A bicyclette
Film de Mathias Mlekuz et Philippe Rebbot (2024). Article vu 286 fois
De l’Atlantique à la mer Noire, Mathias embarque son meilleur ami Philippe dans un road trip à bicyclette. Ensemble ils vont refaire le voyage que Youri, son fils, avait entrepris en 2018 avant de disparaitre tragiquement en 2022. Une épopée qu’ils traverseront avec tendresse, humour et émotion. Vu au Katorza (Nantes).
Les faits : Youri Mlekuz, à 24 ans (entre mai 2018 et juin 2019), a fait, seul et à vélo, le voyage entre La Rochelle et Istanbul. Trois ans après, il s’est suicidé à 28 ans, sans doute dans une lourde phase dépressive. Son père Mathias, par amour pour ce fils Youri, et pour essayer de faire le deuil de sa mort, va faire le même parcours, à vélo avec son ami Philippe. Ce n’est pas un roman, mais une histoire vraie et le film est réalisé à partir des 4 heures de reportage filmé durant ce parcours. C’est donc doublement une histoire vraie : par le sujet et par les personnes réelles filmées (et non des acteurs)… Vous me suivez ?
Points forts : Un voyage au cinéma, Autriche Hongrie, Roumanie et Turquie.. Un sujet inhabituel, le road trip en vélo. C’est très bien joué (c’est la vraie vie). La très belle amitié entre Mathias et Philippe qui est très touchante.
Quelques imprécisions, je n’ai pas compris en voyant le film que « Joseph » qu’ils retrouvent à Istanbul est le frère de Youri. D’autre part, le parcours reste volontairement imprécis : les séquences se suivent sans que le spectateur puisse s’y retrouver en suivant un itinéraire. Plusieurs fois, je me suis dit « on est où ? depuis quand est-on parti ? » sans trouver précisément la réponse. C’était une volonté des réalisateurs… je n'ai pas compris pourquoi...
Une scène n’était pas indispensable, surtout pour un documentaire réel : lorsque Mathias et Philippe se baignent nus dans le Danube en compagnie d’Adriane leur hôtesse Airbnb.
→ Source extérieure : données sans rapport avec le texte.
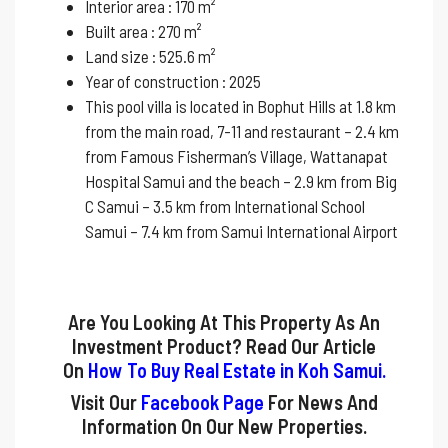
Interior area : 170 m²
Built area : 270 m²
Land size : 525.6 m²
Year of construction : 2025
This pool villa is located in Bophut Hills at 1.8 km
from the main road, 7-11 and restaurant – 2.4 km
from Famous Fisherman’s Village, Wattanapat
Hospital Samui and the beach – 2.9 km from Big
C Samui – 3.5 km from International School
Samui – 7.4 km from Samui International Airport
Are You Looking At This Property As An
Investment Product? Read Our Article
On
How To Buy Real Estate in Koh Samui
.
Visit Our
Facebook Page
For News And
Information On Our New Properties.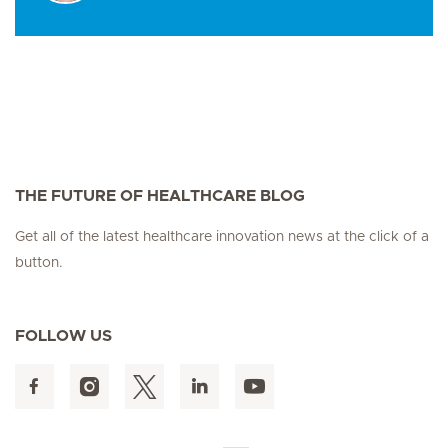
THE FUTURE OF HEALTHCARE BLOG
Get all of the latest healthcare innovation news at the click of a
button.
FOLLOW US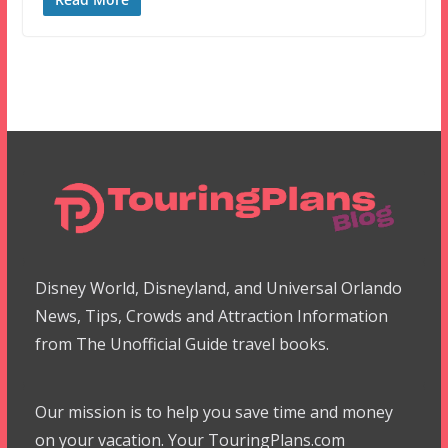
Disney World, Disneyland, and Universal Orlando
News, Tips, Crowds and Attraction Information
from The Unofficial Guide travel books.
Our mission is to help you save time and money
on your vacation. Your TouringPlans.com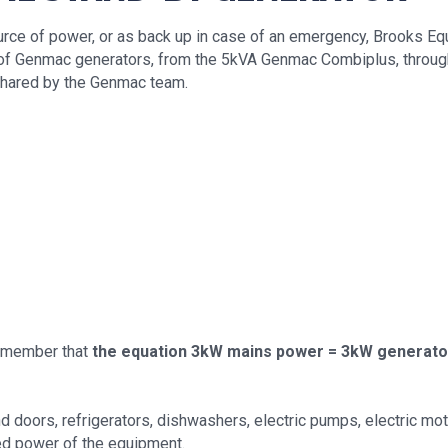
urce of power, or as back up in case of an emergency, Brooks Eq
ge of Genmac generators, from the 5kVA Genmac Combiplus, thro
shared by the Genmac team.
 remember that
the equation 3kW mains power = 3kW generato
d doors, refrigerators, dishwashers, electric pumps, electric mot
ed power of the equipment.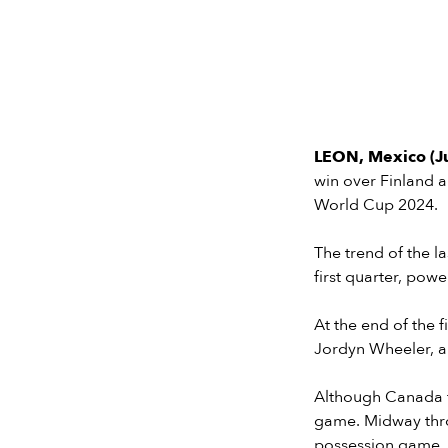
LEON, Mexico (J
win over Finland a
World Cup 2024.
The trend of the l
first quarter, po
At the end of the 
Jordyn Wheeler, 
Although Canada fi
game. Midway thro
possession game.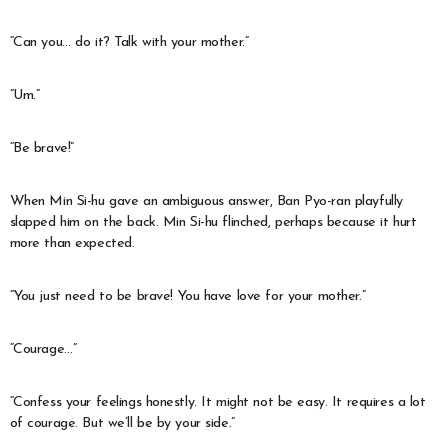
“Can you… do it? Talk with your mother.”
“Um.”
“Be brave!”
When Min Si-hu gave an ambiguous answer, Ban Pyo-ran playfully
slapped him on the back. Min Si-hu flinched, perhaps because it hurt
more than expected.
“You just need to be brave! You have love for your mother.”
“Courage…”
“Confess your feelings honestly. It might not be easy. It requires a lot
of courage. But we’ll be by your side.”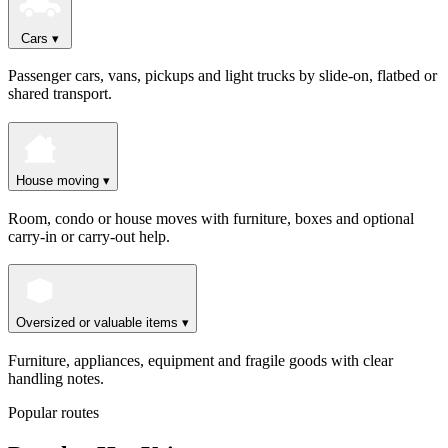
Cars
▾
Passenger cars, vans, pickups and light trucks by slide-on, flatbed or
shared transport.
House moving
▾
Room, condo or house moves with furniture, boxes and optional
carry-in or carry-out help.
Oversized or valuable items
▾
Furniture, appliances, equipment and fragile goods with clear
handling notes.
Popular routes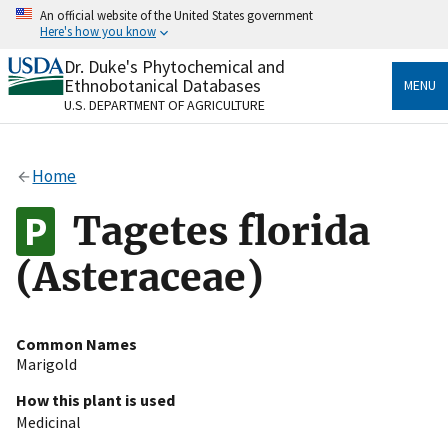
Skip
An official website of the United States government
to
Here's how you know
main
content
Dr. Duke's Phytochemical and
Official websites use .gov
Ethnobotanical Databases
MENU
A
.gov
website belongs to an official government
U.S. DEPARTMENT OF AGRICULTURE
organization in the United States.
Secure .gov websites use HTTPS
Home
A
lock
(
) or
https://
means you’ve safely connected
to the .gov website. Share sensitive information only
Tagetes florida
on official, secure websites.
(Asteraceae)
Common Names
Marigold
How this plant is used
Medicinal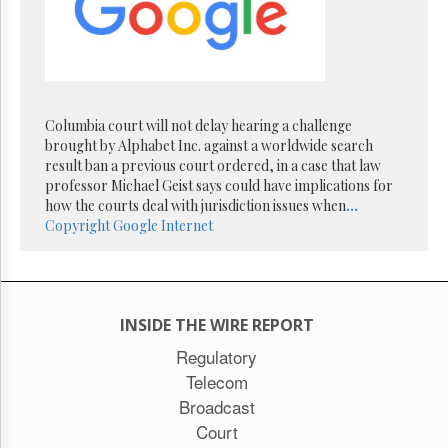
Reuse
&
Permissions
The
Hill
Times
Columbia court will not delay hearing a challenge
Parliament
brought by Alphabet Inc. against a worldwide search
Now
result ban a previous court ordered, in a case that law
professor Michael Geist says could have implications for
The
how the courts deal with jurisdiction issues when
...
Lobby
Copyright
Google
Internet
Monitor
HTCareers
Subscribe
Login
INSIDE THE WIRE REPORT
Free
Regulatory
Trial
Telecom
Broadcast
Court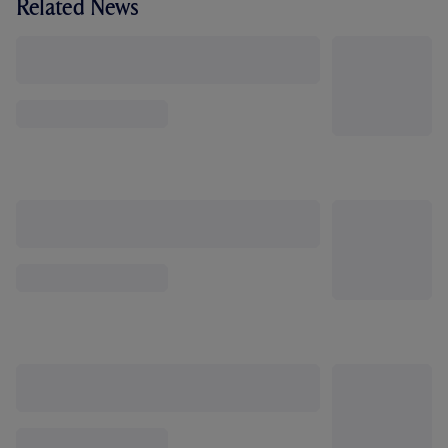
Related News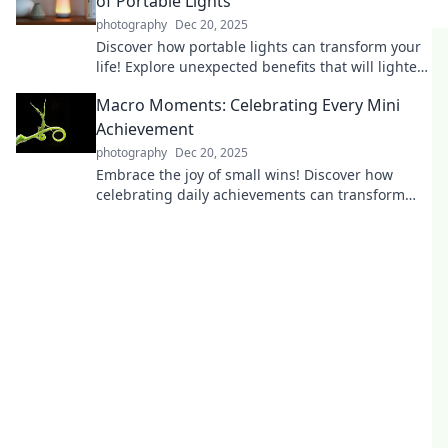
of Portable Lights
photography
Dec 20, 2025
Discover how portable lights can transform your
life! Explore unexpected benefits that will lighten
your load and brighten your day.
Macro Moments: Celebrating Every Mini
Achievement
photography
Dec 20, 2025
Embrace the joy of small wins! Discover how
celebrating daily achievements can transform
your life and boost your motivation. Join the
movement!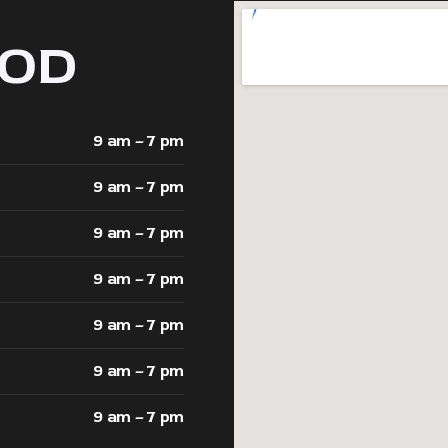
OD
9 am – 7 pm
9 am – 7 pm
9 am – 7 pm
9 am – 7 pm
9 am – 7 pm
9 am – 7 pm
9 am – 7 pm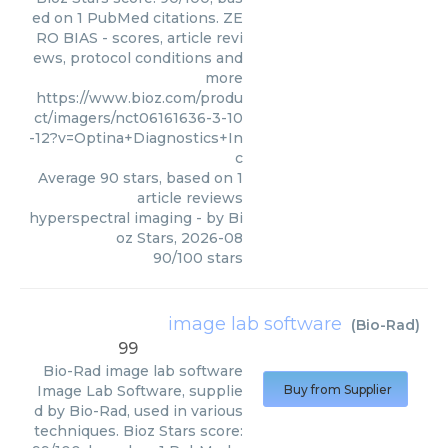
ed on 1 PubMed citations. ZE
RO BIAS - scores, article revi
ews, protocol conditions and
more
https://www.bioz.com/produ
ct/imagers/nct06161636-3-10
-12?v=Optina+Diagnostics+In
c
Average
90
stars, based on
1
article reviews
hyperspectral imaging
- by
Bi
oz Stars
,
2026-08
90
/
100
stars
image lab software
(
Bio-Rad
)
99
Bio-Rad
image lab software
Image Lab Software, supplie
Buy from Supplier
d by Bio-Rad, used in various
techniques. Bioz Stars score: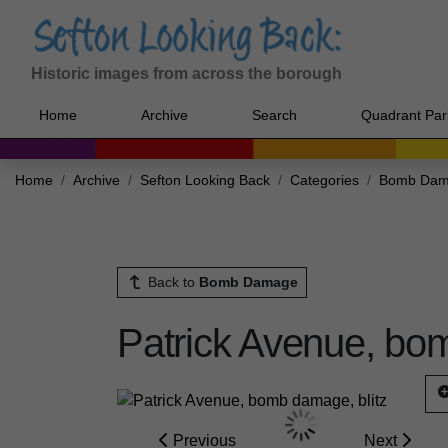
Historic images from across the borough
Home
Archive
Search
Quadrant Par
Home
Archive
Sefton Looking Back
Categories
Bomb Da
Back to
Bomb Damage
Patrick Avenue, bom
Previous
Next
Points d'interrogation. Je suis allé voir « A bicyclette », ayant vu que c’était un film qui cartonnait au box office. Je ne savais pas en le voyant que c’était « du vrai » ; j’ai découvert tout cela après la séance. Si j’avis su, je ne serai sans doute pas allé voir ce film.
Une histoire vraie filmée.
Mettre au cinéma l’histoire de son fils qui, plus tard, s’est pendu est pour moi presque toxique. Je ne comprends pas cette mise en avant d’une partie très intime et dramatique de sa vie familiale.
« En réalisant ce documentaire, j’ai ainsi la sensation de continuer à faire vivre mon fils, de le voir exister » Mathias Mlekuz …
Peut-être que le film peut aussi donner de l’espoir et permettre à ceux qui ont perdu un enfant d’en faire le deuil. C'est discutable. C’est, en tout cas, l’idée et la démarche de Mathias.